Japanese writer (1920–2019)

Moritake Kimura (木村 盛武, Kimura Moritake) was a Japanese non-fiction writer. He is best known for his investigation of the Sankebetsu brown bear incident, which caused the greatest damage in the history of Japanese animal damage.

== Biography ==
Moritake Kimura was born in 1920 in Sapporo, Hokkaido. His father, a forestry official, and maternal uncle told him about the Sankebetsu brown bear incident, which caused the most damage in Japanese history, when he was a child, and it left a strong impression on him.

In August 1938, after enrolling in the manufacturing department of Hokkaido Government Otaru Fisheries School, currently Hokkaido Otaru Fisheries High School, he survived a bear attack on Paramushir, where he conducted practical training, that took one life, and since then he had been unable to escape his interest in bears.

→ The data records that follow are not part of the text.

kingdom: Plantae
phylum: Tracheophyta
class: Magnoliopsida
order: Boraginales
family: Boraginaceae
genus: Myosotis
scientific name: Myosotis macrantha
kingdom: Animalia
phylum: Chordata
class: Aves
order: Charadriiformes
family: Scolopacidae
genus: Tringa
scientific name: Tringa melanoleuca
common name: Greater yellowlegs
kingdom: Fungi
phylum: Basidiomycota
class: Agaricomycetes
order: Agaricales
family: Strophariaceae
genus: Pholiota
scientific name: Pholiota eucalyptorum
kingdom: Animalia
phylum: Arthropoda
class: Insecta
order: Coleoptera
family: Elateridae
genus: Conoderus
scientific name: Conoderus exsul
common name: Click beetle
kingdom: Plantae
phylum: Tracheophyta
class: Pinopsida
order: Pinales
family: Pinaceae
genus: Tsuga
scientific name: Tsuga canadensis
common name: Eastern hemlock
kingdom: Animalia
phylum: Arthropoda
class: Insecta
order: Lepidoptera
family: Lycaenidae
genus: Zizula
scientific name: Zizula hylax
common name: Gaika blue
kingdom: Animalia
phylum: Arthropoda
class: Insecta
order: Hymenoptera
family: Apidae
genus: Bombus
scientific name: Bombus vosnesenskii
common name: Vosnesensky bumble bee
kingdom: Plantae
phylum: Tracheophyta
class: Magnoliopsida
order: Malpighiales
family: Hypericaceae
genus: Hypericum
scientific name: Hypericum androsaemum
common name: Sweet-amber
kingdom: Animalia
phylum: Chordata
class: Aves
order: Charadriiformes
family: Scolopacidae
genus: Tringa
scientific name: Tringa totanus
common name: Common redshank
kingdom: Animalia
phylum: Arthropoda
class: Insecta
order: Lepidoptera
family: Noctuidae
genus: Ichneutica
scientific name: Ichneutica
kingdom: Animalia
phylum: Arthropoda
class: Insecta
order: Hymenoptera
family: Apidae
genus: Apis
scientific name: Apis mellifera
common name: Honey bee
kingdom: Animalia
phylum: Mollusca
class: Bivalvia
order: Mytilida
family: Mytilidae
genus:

Once he graduated in 1939, he worked as a king crab inspector, but completed the training course's first type of Hokkaido Government Forestry and became one of these officers, just like his father and paternal grandfather, in 1941. He then began researching the truth behind the Sankebetsu brown bear incident, for which no solid information existed, but failed to obtain sufficient information through literature.

Twenty years later, in the spring of 1961, he was transferred from his Imperial Family Forest Agency office in the town of Horokanai to the local office in Kotanbetsu, which had jurisdiction over scene of the incident, working for until 1966. He conducted a field investigation and obtained testimonies from over thirty people, including those with knowledge of the incident and their sons. Putting this together, in 1964, the Asahikawa Forestry Bureau's magazine "Boreal Forest" published an article on the incident, "The Tomamae Bear Incident: The Greatest Tragedy in the History of Animal Attacks", making the incident widely known. This was reprinted in 1980, and further published as "The Devil's Valley" on December 9, 1994, by Kyōdō Culture Agency on March 1, 2008, and by Bungeishunjū on April 10, 2015.

He retired as a forestry official in 1980. Before his retirement, he worked at the offices of the Imperial Household Forestry Agency in Engaru, Nakatonbetsu, Ikutora, Horokanai, Kotanbetsu, Daisetsu, and Asahikawa. His home was in Minami Ward, Sapporo.

Since then, he began writing and researching wild animals, as like vegetation sixty years after the eruption of Tokachidake. However, at 8:20 a.m. on September 6, 2019, he died at a hospital in Sapporo due to acute heart failure, at the age of 99. His funeral and memorial service were held only by his close relatives.